Thursday, June 12, 2008

Review: The Ice-Cream Man by Jenny Mounfield

Jenny Mounfield is fairly new to children’s and young adult fiction. The Ice-Cream Man (Ford Street) is only her third novel, though she also has a short story in Ford Street’s recent YA anthology Trust Me!. So far, she’s doing well.

The Ice-Cream Man
is a thriller. The book suggests that it’s really not a good idea to play silly jokes on people, especially those you don’t know well. At the same time, it features a protagonist with cerebral palsy, who regards his wheelchair as a tool of independence and has no intention of swapping it for a walker, as his well-meaning parents want him to do. In fact, his friends can hardly keep up with him.

When Marty, Rick and Aaron miss the ice-cream van one hot summer day, they show their annoyance by harassing the driver as the van drives on down the streets of their small town.

Big mistake.

This is a small town, after all. People know each other. Someone knows who they are and where they live. Someone even knows the number of Marty’s new mobile phone, bought by his overanxious parents to make him reachable, since he won’t give up the wheelchair. And he hasn’t told anyone yet!

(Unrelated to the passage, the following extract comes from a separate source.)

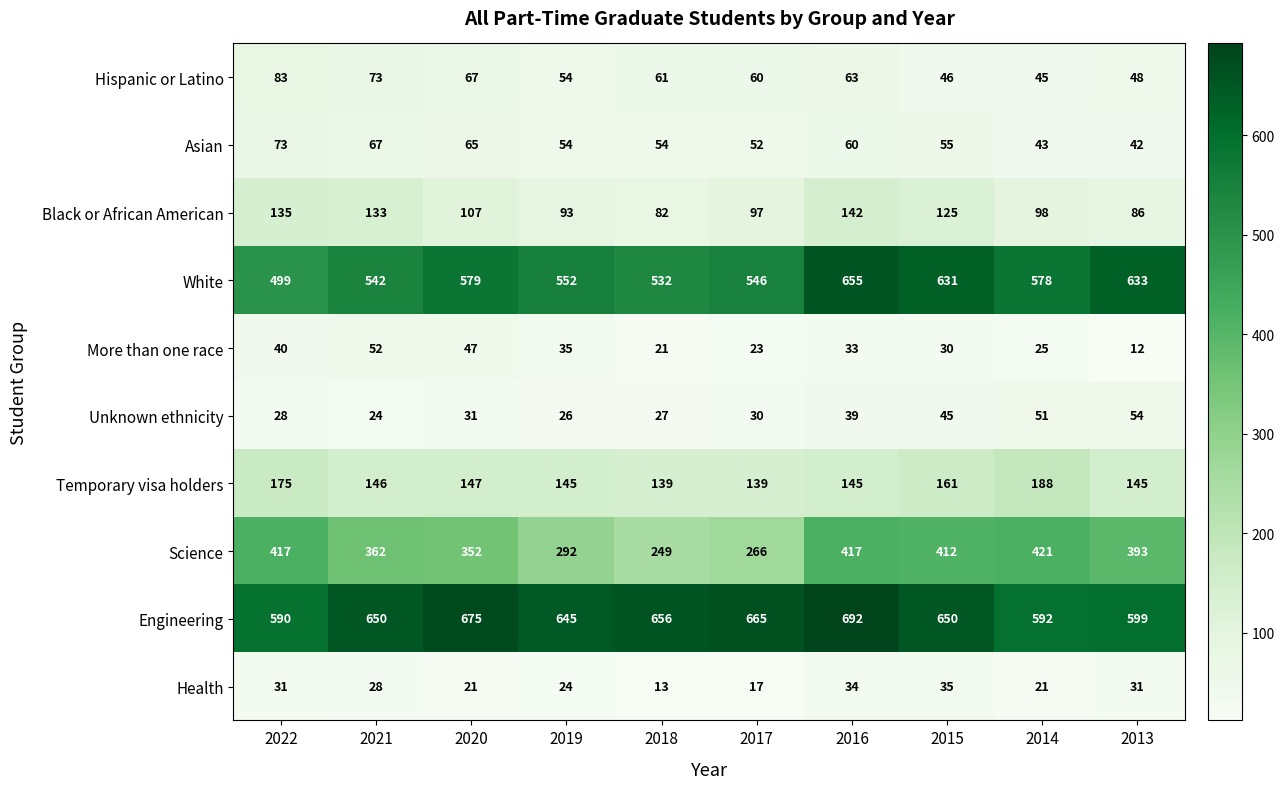

At which category is the sum across all series the highest?

2016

Aaron has his own problems with a bullying stepbrother. Rick’s problems are even worse. Dad has died recently and his mother has hit the bottle and the sleeping pills. The last thing he needs is to hear the music of an ice-cream van parked outside his home after midnight.

The police aren’t helpful, either, with no details of the stalker or the caller.

When Rick disappears, apparently kidnapped, it’s up to Marty and Aaron to find him -- but that means entering the ice-cream man’s lair...

The Ice-Cream Man is a great introduction to the thriller genre for children in early secondary or late primary school. It shows a fairly positive image of a disabled person, without preaching. Marty is in a wheelchair. It matters to his parents, but otherwise he just gets on with life. In fact, there are some things he can do in the chair that he couldn’t do on foot.

It might have worked better with a photographic cover than the cover illustration of an ice-cream van, though the back cover is a little scarier.

In my opinion, this book is, so far, the best novel published by new Australian children’s and young adult publisher Ford Street Publishing.

Jenny Mounfield, I believe, has a bright future writing for young people.